His idea of a genre for speculative climate fiction found some traction a few years ago when it was endorsed on Twitter by Margaret Atwood, the novelist whose science fiction trilogy, capped by MaddAddam (2013), dealt with a corrupt anti-environmentalist. Bloom acknowledges and applauds the broader genre of eco-fiction, popularized during the rise of the environmental movement in the 1970s and epitomized by such titles as Edward Abbey’s The Monkey Wrench Gang and, more recently, Barbara Kingsolver’s Flight Behavior.
 
But he’d like to think of cli-fi as “an independent, stand-alone genre,” restricted to those works of fiction that consider the specific problem of human-made global warming. 
 
That makes for a limited category. Yet there are examples as far back as Jules Verne, who imagined—in the 1860s—a future Paris struggling with a precipitous drop in temperature. That was a plot point in Verne’s “lost” novel Paris in the Twentieth Century, which went unpublished until 1994.
 
Given the speed with which the phrase “climate change” (which actually dates back at least 50 years) has overtaken the environmental discussion in recent years, it’s perhaps not surprising that there’s been a surge in books that could be called cli-fi. Among them are Marcel Theroux’s Far North (2009), which the Washington Post called “the first great cautionary fable of climate change”; Ian McEwan’s Solar (2010), which won a UK literary award for comic fiction; and Nathaniel Rich’s Odds Against Tomorrow (2014), which imagines New York City flooded by a colossal hurricane.
 
These are all examples of quality fiction that happen to take climate change as a shared theme. “As far as I’m concerned,” Bloom says, “cli-fi needs character-driven stories. It shouldn’t be propaganda novels.”
 
A good story, he believes, will have the potential to attract not only climate activists, but also some of the deniers: “The whole point is to reach people with emotions, not just preach to the choir.”
 
Next up, he thinks, is the forthcoming novel from the Hugo Award-winning science fiction veteran Kim Stanley Robinson.

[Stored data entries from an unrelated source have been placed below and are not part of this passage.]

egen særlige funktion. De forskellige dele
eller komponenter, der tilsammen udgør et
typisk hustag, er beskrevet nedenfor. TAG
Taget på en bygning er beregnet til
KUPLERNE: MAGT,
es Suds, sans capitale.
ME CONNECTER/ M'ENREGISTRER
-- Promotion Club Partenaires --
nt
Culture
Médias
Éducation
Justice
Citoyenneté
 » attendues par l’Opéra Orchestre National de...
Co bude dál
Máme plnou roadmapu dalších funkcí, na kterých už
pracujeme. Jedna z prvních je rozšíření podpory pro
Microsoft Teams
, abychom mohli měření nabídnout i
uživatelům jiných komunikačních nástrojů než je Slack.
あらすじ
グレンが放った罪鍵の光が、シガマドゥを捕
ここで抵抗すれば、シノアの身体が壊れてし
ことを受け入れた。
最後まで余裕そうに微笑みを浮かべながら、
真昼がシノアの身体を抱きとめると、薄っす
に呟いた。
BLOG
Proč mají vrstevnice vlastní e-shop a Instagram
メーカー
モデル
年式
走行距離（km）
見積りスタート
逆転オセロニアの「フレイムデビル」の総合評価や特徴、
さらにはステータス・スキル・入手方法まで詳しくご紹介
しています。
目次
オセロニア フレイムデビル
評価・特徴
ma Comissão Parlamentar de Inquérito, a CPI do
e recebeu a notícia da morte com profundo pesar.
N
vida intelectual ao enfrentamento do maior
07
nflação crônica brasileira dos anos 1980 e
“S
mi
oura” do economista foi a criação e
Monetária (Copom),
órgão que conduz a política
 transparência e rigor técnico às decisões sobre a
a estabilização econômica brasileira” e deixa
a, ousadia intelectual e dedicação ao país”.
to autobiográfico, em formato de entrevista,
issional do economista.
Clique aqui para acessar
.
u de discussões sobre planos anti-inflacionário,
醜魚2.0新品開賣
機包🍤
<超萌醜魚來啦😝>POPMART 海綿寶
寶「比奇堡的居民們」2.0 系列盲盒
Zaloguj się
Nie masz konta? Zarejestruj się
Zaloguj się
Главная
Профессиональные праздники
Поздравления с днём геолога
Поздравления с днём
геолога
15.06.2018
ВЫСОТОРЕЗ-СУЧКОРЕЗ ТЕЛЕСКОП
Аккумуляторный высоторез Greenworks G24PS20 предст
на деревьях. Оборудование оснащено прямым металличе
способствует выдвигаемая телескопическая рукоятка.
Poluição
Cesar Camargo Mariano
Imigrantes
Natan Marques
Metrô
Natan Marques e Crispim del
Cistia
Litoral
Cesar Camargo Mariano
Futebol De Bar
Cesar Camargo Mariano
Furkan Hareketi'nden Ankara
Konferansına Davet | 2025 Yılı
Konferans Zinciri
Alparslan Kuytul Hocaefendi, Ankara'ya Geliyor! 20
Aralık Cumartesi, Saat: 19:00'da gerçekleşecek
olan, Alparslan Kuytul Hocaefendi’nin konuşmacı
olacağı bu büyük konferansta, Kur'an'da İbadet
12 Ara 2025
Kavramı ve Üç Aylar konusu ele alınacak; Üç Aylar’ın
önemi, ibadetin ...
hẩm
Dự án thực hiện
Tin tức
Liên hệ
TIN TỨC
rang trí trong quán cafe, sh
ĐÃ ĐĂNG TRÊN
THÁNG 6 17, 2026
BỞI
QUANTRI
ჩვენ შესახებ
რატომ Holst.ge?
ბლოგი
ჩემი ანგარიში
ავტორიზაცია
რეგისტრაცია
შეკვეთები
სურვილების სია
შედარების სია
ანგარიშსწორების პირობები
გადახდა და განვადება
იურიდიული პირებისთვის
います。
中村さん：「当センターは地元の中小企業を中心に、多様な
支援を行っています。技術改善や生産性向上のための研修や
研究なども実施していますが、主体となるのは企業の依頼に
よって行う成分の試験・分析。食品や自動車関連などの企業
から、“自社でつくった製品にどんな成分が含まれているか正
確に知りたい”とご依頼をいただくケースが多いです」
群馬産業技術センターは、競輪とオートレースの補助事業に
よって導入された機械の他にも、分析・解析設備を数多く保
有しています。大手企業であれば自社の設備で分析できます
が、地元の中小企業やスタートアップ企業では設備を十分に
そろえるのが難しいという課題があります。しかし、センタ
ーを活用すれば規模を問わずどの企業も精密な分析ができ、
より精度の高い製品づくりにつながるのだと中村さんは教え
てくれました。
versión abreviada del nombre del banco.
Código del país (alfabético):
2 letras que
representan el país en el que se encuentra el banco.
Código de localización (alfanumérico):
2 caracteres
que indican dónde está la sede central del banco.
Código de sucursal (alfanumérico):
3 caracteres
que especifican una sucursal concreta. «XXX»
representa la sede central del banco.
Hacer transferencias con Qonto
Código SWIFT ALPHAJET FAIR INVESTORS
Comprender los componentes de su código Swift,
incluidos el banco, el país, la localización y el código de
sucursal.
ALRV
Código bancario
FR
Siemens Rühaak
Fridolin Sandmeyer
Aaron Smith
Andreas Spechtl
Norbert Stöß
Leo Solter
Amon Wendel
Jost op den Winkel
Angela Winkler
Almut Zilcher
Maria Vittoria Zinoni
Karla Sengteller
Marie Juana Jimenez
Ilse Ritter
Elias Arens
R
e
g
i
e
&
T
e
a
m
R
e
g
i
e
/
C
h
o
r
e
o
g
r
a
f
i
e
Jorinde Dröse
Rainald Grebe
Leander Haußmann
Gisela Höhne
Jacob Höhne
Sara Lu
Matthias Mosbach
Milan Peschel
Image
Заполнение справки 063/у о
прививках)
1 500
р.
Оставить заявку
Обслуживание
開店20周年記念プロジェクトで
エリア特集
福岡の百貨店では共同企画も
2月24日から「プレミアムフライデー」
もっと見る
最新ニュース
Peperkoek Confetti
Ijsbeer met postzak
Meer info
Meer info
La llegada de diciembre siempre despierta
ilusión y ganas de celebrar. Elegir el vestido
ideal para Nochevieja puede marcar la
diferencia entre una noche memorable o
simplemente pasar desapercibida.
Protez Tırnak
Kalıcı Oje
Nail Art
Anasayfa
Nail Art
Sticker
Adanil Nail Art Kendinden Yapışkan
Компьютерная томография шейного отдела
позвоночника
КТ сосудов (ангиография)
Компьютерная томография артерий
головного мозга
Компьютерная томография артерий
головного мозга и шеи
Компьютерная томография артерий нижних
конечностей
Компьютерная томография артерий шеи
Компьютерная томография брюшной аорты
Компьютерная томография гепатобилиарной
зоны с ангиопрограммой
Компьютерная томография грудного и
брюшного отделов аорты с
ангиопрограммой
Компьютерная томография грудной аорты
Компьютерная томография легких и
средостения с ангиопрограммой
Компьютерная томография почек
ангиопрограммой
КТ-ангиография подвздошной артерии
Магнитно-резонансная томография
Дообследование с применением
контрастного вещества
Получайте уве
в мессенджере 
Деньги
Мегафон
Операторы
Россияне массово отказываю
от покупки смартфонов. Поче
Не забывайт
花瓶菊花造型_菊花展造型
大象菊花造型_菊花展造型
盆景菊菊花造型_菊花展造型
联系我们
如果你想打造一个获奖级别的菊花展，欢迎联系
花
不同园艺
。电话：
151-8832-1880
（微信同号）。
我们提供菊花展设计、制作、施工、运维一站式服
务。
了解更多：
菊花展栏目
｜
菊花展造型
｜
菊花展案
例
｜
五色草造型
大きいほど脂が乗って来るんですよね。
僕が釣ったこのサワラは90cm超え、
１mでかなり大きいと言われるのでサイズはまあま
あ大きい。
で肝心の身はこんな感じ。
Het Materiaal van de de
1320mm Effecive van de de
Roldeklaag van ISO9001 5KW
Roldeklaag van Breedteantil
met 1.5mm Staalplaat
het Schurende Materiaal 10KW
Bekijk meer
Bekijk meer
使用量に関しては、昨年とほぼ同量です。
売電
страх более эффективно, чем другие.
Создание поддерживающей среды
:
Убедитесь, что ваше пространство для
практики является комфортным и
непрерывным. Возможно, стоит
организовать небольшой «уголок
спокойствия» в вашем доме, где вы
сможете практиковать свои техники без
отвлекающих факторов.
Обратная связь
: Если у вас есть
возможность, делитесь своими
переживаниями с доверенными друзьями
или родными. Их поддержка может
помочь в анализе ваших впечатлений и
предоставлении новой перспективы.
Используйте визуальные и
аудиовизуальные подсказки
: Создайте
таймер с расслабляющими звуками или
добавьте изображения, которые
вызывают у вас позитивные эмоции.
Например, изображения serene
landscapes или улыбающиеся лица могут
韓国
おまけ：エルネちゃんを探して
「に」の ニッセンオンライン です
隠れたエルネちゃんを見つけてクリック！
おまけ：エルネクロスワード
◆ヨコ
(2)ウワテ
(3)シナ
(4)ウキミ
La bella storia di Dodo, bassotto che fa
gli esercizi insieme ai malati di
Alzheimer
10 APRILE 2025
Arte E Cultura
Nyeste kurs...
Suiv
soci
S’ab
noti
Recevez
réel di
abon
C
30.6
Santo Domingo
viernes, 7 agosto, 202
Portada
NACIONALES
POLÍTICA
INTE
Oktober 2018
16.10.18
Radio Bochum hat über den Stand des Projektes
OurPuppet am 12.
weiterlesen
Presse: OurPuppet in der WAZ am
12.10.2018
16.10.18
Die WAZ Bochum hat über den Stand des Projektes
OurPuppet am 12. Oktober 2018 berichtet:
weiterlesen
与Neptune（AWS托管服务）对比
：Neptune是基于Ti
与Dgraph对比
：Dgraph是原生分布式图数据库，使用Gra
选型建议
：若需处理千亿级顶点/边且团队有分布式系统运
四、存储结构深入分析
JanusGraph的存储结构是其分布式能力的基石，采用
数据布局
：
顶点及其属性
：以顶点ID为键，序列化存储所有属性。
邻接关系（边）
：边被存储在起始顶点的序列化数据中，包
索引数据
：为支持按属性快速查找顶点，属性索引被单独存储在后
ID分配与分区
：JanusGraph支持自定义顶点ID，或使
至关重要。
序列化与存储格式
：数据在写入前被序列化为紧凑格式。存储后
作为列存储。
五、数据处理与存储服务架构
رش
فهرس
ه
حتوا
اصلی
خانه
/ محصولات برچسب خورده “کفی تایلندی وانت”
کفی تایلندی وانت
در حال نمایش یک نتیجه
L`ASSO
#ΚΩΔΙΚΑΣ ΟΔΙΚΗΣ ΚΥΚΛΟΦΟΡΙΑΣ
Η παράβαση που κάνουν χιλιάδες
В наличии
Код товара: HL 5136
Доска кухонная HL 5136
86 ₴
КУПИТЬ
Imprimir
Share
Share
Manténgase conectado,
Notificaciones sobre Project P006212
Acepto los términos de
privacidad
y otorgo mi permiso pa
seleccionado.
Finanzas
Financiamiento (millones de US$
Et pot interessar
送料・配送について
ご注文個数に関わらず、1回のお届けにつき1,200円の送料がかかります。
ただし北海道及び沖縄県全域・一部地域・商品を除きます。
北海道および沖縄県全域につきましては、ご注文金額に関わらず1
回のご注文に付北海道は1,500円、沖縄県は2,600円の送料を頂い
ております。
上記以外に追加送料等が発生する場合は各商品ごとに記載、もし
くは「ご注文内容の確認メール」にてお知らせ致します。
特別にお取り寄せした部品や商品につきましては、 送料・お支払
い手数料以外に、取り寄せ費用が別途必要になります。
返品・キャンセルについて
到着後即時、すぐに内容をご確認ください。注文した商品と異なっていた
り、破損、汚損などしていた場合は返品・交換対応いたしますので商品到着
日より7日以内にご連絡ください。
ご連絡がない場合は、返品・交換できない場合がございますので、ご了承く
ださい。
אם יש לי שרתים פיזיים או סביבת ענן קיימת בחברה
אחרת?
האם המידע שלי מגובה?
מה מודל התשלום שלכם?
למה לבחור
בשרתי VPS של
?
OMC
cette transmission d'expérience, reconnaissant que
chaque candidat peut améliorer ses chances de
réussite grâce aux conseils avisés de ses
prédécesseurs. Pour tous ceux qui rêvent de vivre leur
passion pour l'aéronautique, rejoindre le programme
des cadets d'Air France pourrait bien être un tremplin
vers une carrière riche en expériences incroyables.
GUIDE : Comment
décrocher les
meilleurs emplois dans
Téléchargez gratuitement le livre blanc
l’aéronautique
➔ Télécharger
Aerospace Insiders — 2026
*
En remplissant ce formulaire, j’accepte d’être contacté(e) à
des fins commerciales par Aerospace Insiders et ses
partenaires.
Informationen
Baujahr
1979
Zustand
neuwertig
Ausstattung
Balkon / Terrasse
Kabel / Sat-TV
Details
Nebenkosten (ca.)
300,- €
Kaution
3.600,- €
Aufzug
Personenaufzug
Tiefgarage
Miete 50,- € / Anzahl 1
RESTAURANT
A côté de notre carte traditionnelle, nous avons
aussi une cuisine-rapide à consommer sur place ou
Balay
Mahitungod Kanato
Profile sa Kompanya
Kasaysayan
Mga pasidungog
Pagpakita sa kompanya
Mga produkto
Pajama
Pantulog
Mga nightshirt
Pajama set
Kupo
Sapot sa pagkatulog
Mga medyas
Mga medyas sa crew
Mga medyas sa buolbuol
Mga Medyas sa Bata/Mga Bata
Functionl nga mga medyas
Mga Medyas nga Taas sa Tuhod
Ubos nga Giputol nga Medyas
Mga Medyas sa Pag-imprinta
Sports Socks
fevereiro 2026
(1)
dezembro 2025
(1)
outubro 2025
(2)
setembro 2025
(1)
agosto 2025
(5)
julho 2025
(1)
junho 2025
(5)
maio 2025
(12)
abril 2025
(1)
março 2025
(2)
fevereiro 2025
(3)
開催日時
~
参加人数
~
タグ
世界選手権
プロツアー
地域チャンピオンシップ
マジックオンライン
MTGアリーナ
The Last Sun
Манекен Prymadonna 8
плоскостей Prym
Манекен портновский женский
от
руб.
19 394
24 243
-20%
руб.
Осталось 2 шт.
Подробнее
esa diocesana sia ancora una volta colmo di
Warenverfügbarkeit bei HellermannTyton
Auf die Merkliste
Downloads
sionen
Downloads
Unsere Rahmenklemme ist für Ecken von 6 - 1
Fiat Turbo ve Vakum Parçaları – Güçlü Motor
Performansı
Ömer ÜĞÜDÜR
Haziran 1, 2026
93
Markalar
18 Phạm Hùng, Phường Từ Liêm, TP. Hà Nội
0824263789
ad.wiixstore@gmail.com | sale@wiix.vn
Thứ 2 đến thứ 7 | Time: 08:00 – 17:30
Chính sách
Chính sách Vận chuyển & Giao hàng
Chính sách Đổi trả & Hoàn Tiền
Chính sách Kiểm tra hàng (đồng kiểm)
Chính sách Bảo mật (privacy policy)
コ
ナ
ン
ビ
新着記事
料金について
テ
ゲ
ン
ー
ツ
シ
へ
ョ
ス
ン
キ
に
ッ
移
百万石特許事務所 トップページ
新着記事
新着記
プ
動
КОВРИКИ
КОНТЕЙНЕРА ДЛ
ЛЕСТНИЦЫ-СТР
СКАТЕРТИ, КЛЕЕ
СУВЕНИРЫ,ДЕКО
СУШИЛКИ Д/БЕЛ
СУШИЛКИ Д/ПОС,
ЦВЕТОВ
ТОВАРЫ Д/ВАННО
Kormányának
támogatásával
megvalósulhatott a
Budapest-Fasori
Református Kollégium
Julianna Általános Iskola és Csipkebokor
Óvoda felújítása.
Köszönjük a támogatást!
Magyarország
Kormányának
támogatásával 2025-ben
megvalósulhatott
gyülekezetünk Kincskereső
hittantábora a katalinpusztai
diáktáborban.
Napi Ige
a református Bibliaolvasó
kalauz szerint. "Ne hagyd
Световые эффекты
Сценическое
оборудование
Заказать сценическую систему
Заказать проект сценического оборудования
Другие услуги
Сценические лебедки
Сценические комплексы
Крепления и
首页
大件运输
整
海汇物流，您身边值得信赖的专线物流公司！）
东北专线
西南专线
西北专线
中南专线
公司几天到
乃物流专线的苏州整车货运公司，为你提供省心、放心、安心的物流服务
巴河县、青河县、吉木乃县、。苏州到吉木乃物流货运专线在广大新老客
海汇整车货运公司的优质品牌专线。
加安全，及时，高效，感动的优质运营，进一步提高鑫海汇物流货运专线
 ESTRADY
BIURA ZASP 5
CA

Due in March, New York 2140 submerges the great city under the water of the rising tides. “Every street became a canal,” explains the promotional blurb. “Every skyscraper an island.” How will the city’s residents—the lower and upper classes, quite literally—cope?''
 
The book, Bloom thinks, might be the next phenomenon in the genre he created.
 
“I think it’s going to blow the lid off.”